- **Dataset entries**:
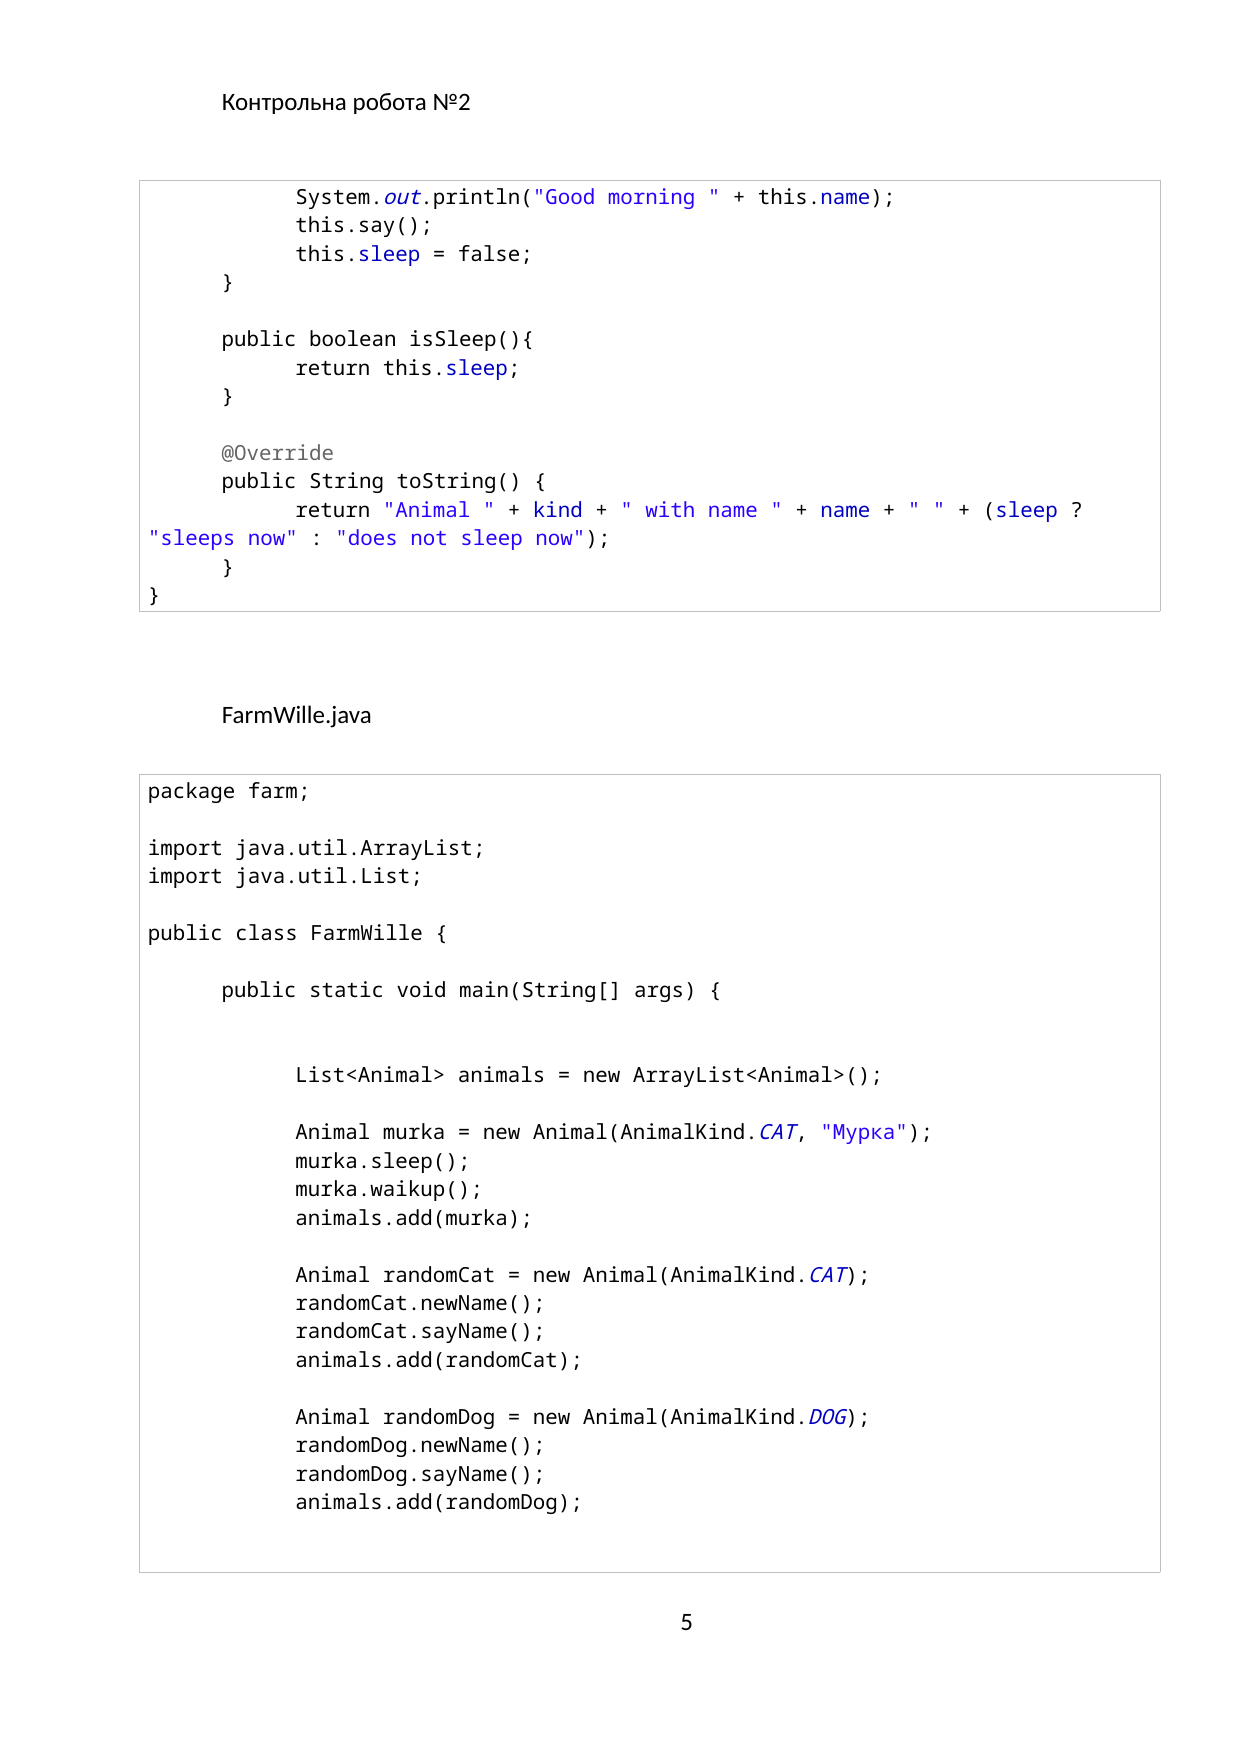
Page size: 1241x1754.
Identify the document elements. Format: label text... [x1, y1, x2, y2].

text return "Animal " + kind + " with name " + name + " " + (sleep ? "sleeps now" : "does not sleep now"); [148, 495, 1152, 552]
text murka.waikup(); [148, 1174, 1152, 1203]
text public boolean isSleep(){ [148, 324, 1152, 353]
text this.say(); [148, 211, 1152, 239]
text } [140, 578, 1160, 611]
text randomCat.sayName(); [148, 1317, 1152, 1345]
text @Override [148, 438, 1152, 467]
text List<Animal> animals = new ArrayList<Animal>(); [148, 1061, 1152, 1089]
text public class FarmWille { [148, 918, 1152, 947]
text } [148, 552, 1152, 578]
text public static void main(String[] args) { [148, 975, 1152, 1004]
text public String toString() { [148, 467, 1152, 495]
text } [148, 267, 1152, 296]
text System.out.println("Good morning " + this.name); [140, 181, 1160, 211]
text FarmWille.java [148, 699, 1152, 729]
text animals.add(randomDog); [148, 1487, 1152, 1516]
text animals.add(murka); [148, 1203, 1152, 1231]
text package farm; [140, 775, 1160, 805]
text animals.add(randomCat); [148, 1345, 1152, 1373]
text Animal murka = new Animal(AnimalKind.CAT, "Мурка"); [148, 1117, 1152, 1146]
text this.sleep = false; [148, 239, 1152, 267]
text randomCat.newName(); [148, 1288, 1152, 1317]
text import java.util.ArrayList; [148, 833, 1152, 862]
text Animal randomCat = new Animal(AnimalKind.CAT); [148, 1260, 1152, 1288]
text randomDog.newName(); [148, 1430, 1152, 1459]
text import java.util.List; [148, 862, 1152, 890]
text murka.sleep(); [148, 1146, 1152, 1174]
text randomDog.sayName(); [148, 1459, 1152, 1487]
text return this.sleep; [148, 353, 1152, 381]
text } [148, 381, 1152, 410]
text Animal randomDog = new Animal(AnimalKind.DOG); [148, 1402, 1152, 1430]
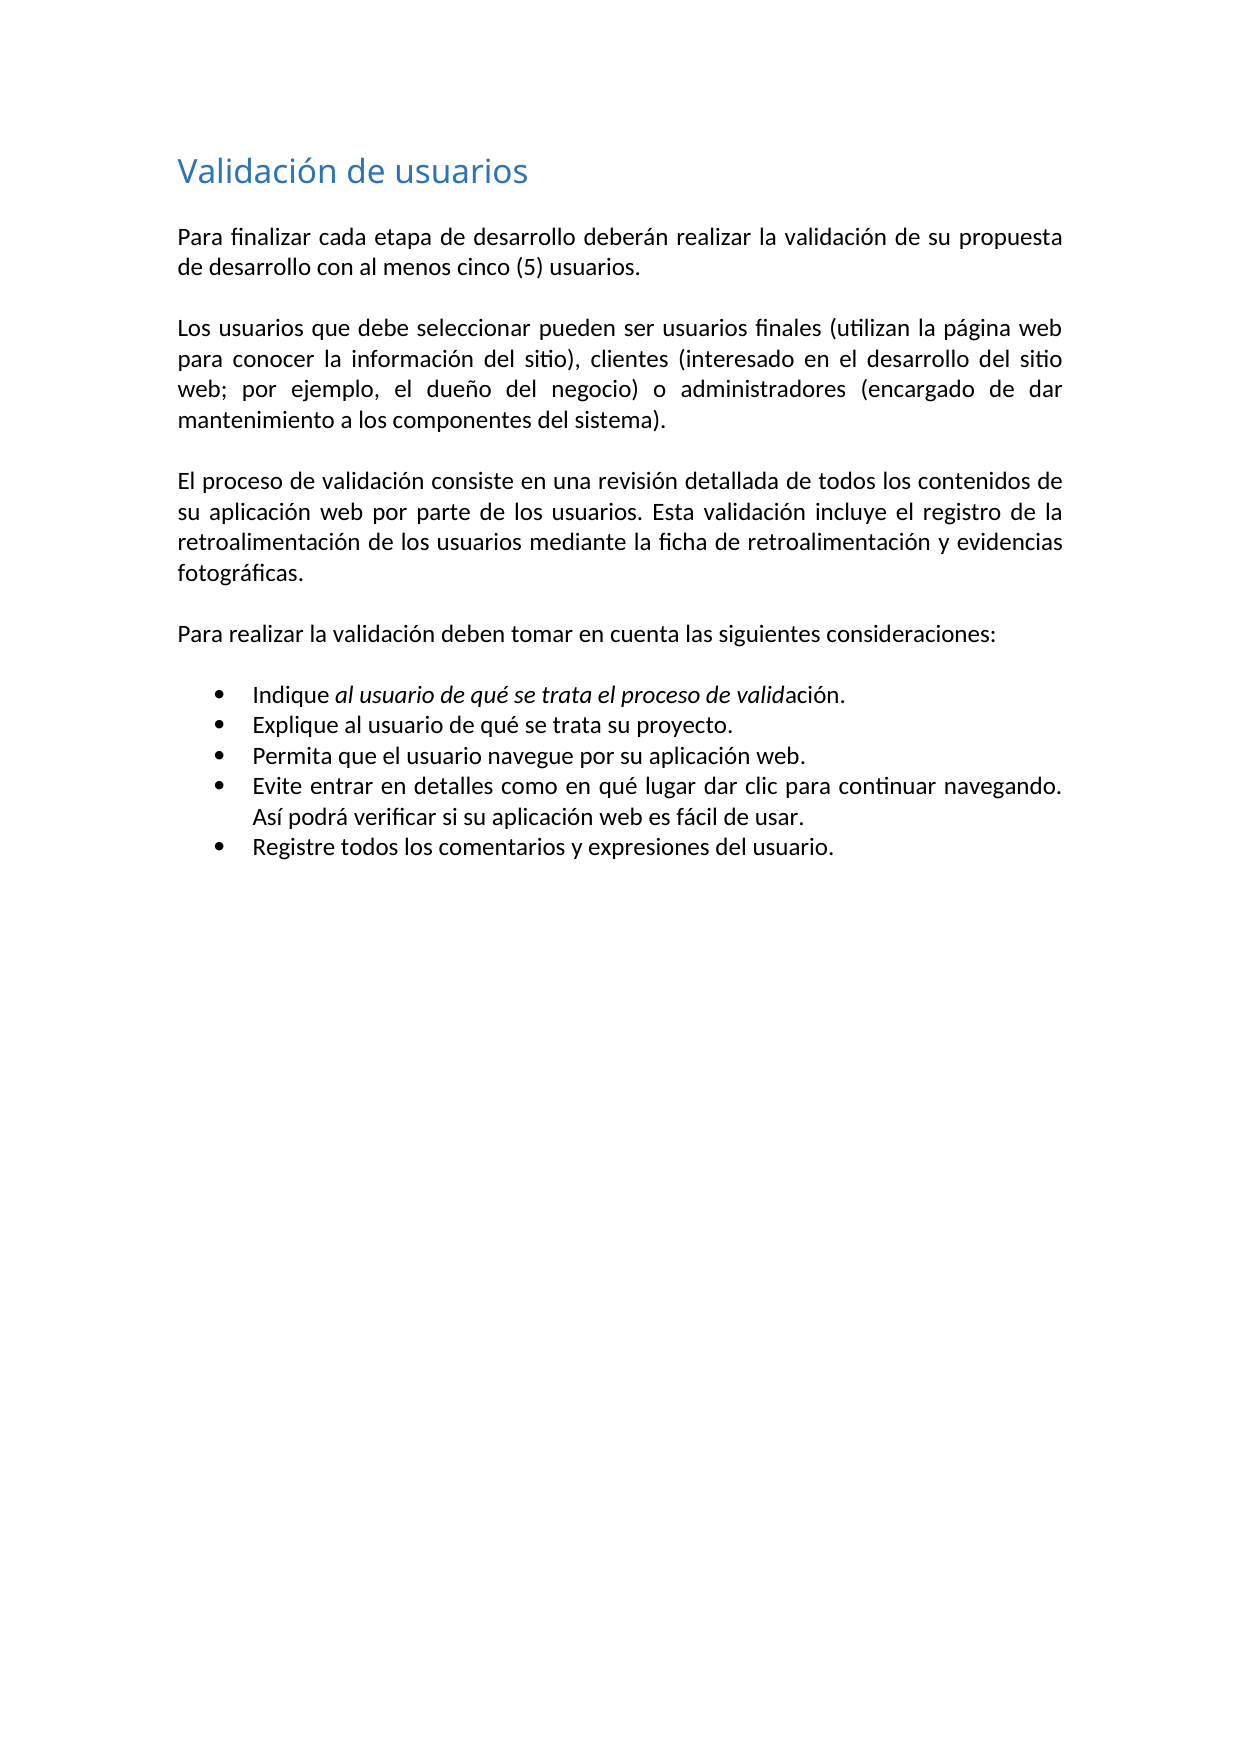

- **JOB**:
Every line in the records above that contains the word "String" should be copied out.

- **RESULT FOR THIS EXERCISE**:
text public static void main(String[] args) { [148, 975, 1152, 1004]
text public String toString() { [148, 467, 1152, 495]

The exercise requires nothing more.